Minimum caseload for cost-effective robotic-assisted surgery: a systematic review
摘要
Robotic-assisted surgery (RAS) has been increasingly adopted across surgical specialties due to its potential clinical benefits. However, the high fixed and variable costs associated with robotic platforms raise concerns regarding economic sustainability. Procedural volume is frequently cited as a key determinant of cost-effectiveness; however, reported minimum caseload thresholds vary widely across surgical specialties, robotic platforms, and healthcare settings. This systematic review aims to synthesise the available evidence on cost-effectiveness thresholds and annual surgical volumes associated with the economic viability of the da Vinci and Mako robotic systems. Searches were conducted in MEDLINE (via PubMed), Embase, and the Cochrane Library. Two independent reviewers performed study selection and data extraction. Studies reporting minimum procedural volume thresholds and/or cost-effectiveness outcomes for da Vinci or Mako robotic systems were included. Results were synthesised descriptively and stratified by surgical specialty and robotic platform.
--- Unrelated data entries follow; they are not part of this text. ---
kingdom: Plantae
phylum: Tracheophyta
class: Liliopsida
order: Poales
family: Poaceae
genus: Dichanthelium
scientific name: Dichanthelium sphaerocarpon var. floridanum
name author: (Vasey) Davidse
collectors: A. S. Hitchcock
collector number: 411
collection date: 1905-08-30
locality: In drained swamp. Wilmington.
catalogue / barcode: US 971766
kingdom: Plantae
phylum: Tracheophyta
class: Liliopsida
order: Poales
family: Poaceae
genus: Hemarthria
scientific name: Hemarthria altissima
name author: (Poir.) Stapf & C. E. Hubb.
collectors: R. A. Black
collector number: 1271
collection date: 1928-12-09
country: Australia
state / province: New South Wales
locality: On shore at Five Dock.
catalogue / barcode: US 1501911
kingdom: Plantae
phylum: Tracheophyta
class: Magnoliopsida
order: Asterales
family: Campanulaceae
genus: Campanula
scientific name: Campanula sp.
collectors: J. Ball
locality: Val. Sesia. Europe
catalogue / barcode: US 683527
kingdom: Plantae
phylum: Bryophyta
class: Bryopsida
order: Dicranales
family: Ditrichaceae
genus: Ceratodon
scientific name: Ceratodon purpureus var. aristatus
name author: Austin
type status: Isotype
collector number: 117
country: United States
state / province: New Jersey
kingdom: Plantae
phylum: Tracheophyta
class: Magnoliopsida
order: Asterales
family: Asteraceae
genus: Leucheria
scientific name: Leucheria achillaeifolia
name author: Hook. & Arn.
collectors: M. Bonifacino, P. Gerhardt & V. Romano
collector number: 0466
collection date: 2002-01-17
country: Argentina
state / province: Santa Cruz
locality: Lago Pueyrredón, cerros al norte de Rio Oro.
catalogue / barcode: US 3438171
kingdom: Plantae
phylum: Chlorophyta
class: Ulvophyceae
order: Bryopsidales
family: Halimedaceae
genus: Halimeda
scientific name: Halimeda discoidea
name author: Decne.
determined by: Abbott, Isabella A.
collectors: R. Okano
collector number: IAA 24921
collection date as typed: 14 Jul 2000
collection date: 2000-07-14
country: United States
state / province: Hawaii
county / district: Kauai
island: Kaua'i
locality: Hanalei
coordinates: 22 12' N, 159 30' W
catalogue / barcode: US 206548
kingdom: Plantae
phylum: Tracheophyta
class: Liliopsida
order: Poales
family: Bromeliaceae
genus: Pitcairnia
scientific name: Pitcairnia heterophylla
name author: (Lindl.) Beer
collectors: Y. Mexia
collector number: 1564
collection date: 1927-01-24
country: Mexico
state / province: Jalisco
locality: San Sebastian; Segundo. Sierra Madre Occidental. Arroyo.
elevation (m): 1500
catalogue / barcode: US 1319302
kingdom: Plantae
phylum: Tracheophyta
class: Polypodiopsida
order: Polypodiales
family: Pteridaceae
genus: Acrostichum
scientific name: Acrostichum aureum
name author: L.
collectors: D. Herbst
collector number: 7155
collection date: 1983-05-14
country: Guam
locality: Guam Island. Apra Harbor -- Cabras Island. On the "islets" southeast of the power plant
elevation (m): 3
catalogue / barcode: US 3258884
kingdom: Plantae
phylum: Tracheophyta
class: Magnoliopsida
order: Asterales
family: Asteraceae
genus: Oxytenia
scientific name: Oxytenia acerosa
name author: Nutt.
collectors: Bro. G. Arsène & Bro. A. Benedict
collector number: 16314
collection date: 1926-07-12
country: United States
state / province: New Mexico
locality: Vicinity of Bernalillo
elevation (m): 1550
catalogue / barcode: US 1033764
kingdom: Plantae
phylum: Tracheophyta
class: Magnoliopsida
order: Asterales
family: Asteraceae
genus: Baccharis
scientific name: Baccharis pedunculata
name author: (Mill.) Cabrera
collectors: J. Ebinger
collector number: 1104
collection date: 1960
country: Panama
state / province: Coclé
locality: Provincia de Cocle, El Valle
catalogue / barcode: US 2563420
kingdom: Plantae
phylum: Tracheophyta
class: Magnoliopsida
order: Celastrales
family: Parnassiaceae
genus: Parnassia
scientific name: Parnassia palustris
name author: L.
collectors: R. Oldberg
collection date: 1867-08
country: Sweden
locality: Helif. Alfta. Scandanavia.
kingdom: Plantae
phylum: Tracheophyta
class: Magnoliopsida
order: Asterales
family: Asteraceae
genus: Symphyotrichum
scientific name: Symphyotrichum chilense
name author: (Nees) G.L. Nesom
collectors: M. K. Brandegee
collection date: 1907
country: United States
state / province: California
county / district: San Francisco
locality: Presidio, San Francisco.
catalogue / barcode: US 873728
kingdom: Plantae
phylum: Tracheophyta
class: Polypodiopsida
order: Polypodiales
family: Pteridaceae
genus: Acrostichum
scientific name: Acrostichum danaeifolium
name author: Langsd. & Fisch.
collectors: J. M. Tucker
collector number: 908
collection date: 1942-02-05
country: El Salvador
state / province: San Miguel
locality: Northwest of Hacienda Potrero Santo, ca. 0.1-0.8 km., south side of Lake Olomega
Ten studies met the inclusion criteria, encompassing orthopaedic, urologic, colorectal, and head and neck surgery. Reported minimum procedural volume thresholds varied substantially, ranging from approximately 40 to 300 cases per year. This heterogeneity reflected differences in surgical specialty, robotic platform, study design, economic perspective, and underlying modelling assumptions. Across studies, high-volume centres were more consistently associated with favourable cost-effectiveness profiles, whereas findings in low- and intermediate-volume settings were highly variable and context dependent. The cost-effectiveness of robotic-assisted surgery is strongly influenced by procedural volume but remains highly context dependent. No single minimum caseload threshold can be generalised across surgical specialties or robotic platforms. Reported volume thresholds should therefore be interpreted within specific clinical, organisational, and economic contexts when informing decisions regarding investment in robotic surgical systems.